Molière había llegado a la cúspide de la fama. Pero sus enemigos habían
fatigado el ánimo de este hombre recto y sincero. Además, su matrimonio había
resultado un fracaso. La “adorable” Armande vivía en notorio adulterio con otro
hombre. En el personaje de barba cana Arnulfo, a quien engaña Inés, joven
discípula con quien quiere casarse en La
escuela de damas, Molière hizo su autoretrato. Fingía la risa, pero tras
ella su corazón sangraba. Por si esto fuera poco, los detractores del genio
arguyeron que los diez consejos que da en la obra Arnulfo a Inés eran una
parodia de los Diez Mandamientos, y que la pieza era sacrílega.
En el último retrato de Molière, que en esa época le hizo Pierre
Mignard, se advierte claramente la melancolía del envejecido comediógrafo.
Empezó a amargarse y gradualmente fue presa de la misantropía que desde entonces
campearía en sus más graciosas farsas.
Esta melancolía, esta hipocondría, como entonces se le llamaba, se
acentuaron con la edad. Cada vez más se entregó a una doble vida: llena de
ruido y luz en escena; meditativa, recluida y laboriosa en su casa de campo de
Auteuil, donde no recibía sino a sus mejores amigos.
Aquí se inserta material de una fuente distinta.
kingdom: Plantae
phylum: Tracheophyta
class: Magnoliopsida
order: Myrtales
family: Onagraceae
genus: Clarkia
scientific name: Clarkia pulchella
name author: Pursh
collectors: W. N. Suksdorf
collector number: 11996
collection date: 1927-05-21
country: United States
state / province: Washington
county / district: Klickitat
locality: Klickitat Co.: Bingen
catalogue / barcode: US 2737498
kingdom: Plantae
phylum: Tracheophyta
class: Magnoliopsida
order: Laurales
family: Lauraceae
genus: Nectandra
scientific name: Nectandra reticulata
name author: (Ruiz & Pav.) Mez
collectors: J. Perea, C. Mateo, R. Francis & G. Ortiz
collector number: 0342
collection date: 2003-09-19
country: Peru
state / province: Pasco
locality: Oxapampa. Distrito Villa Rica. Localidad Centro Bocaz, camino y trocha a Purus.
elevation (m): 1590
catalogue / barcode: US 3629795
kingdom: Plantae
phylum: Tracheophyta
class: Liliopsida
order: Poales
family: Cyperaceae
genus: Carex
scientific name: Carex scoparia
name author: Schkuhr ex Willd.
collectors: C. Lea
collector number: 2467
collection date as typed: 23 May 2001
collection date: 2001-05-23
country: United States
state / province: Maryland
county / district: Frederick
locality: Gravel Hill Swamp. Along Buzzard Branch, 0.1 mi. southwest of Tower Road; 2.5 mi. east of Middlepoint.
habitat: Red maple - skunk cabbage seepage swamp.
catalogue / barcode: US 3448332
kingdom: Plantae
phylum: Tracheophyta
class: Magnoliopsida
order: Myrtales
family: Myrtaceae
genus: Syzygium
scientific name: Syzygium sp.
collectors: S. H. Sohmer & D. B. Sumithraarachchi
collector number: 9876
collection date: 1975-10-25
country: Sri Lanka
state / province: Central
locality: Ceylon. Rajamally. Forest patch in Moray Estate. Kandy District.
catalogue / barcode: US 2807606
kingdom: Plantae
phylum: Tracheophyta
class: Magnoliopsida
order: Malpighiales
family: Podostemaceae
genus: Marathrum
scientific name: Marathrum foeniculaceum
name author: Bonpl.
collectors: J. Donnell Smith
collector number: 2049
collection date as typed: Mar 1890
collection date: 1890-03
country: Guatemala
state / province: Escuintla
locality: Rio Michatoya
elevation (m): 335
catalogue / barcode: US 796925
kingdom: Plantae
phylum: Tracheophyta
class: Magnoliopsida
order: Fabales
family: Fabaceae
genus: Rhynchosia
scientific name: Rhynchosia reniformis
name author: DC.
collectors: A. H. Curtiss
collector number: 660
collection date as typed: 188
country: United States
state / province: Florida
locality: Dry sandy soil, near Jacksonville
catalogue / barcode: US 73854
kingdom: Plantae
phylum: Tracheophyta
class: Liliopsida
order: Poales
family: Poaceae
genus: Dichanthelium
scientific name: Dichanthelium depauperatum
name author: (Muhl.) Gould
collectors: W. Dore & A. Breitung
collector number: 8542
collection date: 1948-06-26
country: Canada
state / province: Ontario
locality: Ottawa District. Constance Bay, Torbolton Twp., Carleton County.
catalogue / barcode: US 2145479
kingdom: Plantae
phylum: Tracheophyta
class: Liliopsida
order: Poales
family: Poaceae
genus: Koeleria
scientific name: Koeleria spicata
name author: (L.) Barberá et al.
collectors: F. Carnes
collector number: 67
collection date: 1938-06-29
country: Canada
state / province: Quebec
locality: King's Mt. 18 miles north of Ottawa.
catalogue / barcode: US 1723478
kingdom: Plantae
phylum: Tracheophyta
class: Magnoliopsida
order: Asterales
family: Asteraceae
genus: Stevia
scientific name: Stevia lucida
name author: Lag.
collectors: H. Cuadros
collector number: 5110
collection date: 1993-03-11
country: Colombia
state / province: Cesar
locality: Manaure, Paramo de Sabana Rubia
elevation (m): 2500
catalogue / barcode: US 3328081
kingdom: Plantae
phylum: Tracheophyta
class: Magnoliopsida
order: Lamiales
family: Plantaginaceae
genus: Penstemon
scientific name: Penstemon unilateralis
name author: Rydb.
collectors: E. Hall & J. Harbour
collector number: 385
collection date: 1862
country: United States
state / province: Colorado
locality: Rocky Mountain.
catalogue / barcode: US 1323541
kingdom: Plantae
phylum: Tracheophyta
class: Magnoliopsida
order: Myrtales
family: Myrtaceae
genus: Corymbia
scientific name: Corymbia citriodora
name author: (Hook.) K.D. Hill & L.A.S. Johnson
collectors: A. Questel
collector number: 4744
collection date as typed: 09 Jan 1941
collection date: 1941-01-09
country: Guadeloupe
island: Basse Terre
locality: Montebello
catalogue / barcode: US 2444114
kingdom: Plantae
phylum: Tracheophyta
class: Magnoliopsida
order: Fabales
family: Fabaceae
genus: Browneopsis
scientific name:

Sin embargo, a pesar del “negro ánimo” de que era presa, es precisamente
de ese período de su vida del que datan algunas de sus más hermosas, profundas
y osadas comedias: Las sabihondas, El misántropo,
Don Juan, El avaro, Las travesuras de Scapin y, finalmente, El enfermo imaginario, en la que de
nuevo, y por última vez, fustiga la petulante incompetencia de los médicos de
su tiempo.
Todos sabemos la historia de la muerte de Molière: al finalizar la
cuarta función de El enfermo imaginario,
en el momento en que, en el papel de Argán, apoyaba el burlesco entronizamiento
de un médico, el actor sufrió un ataque; sentado en su silla, emitió un quejido
que hasta sus compañeros confundieron con un sublime recurso escénico. En
realidad, Molière se recuperó rápidamente, y lanzó un grito de alegría. Pero al
caer el telón se desplomó y lo llevaron con celeridad a su apartamento de la Rue de Richelieu, donde murió
aquella misma noche. Era el fatídico 17 de febrero de 1673.
Han transcurrido ya tres siglos, y la estrella de Molière no se ha
puesto. Entre los grandes escritores franceses, tiene un templo dedicado a él: la Comedia Francesa , que también
es una compañía de “sacerdotes” que dicen una misa perpetua por su alma.
Molière lanzó contra las costumbres de su tiempo su caballería de sentido
común. Cargó con la bravura de un Murat y tuvo el honor de morir en el campo de
batalla.
* Distinguido escritor francés
nacido en 1920; fue combatiente en la segunda guerra mundial y en la Resistencia. Ha
ganado merecida fama como novelista, crítico y editor, y fue laureado con los
premios literarios Mónaco e Interallié.
Su libro Pluche ou l`amour de l`art apareció en Libros Condensados de
Selection du Reader`s Digest, en 1970.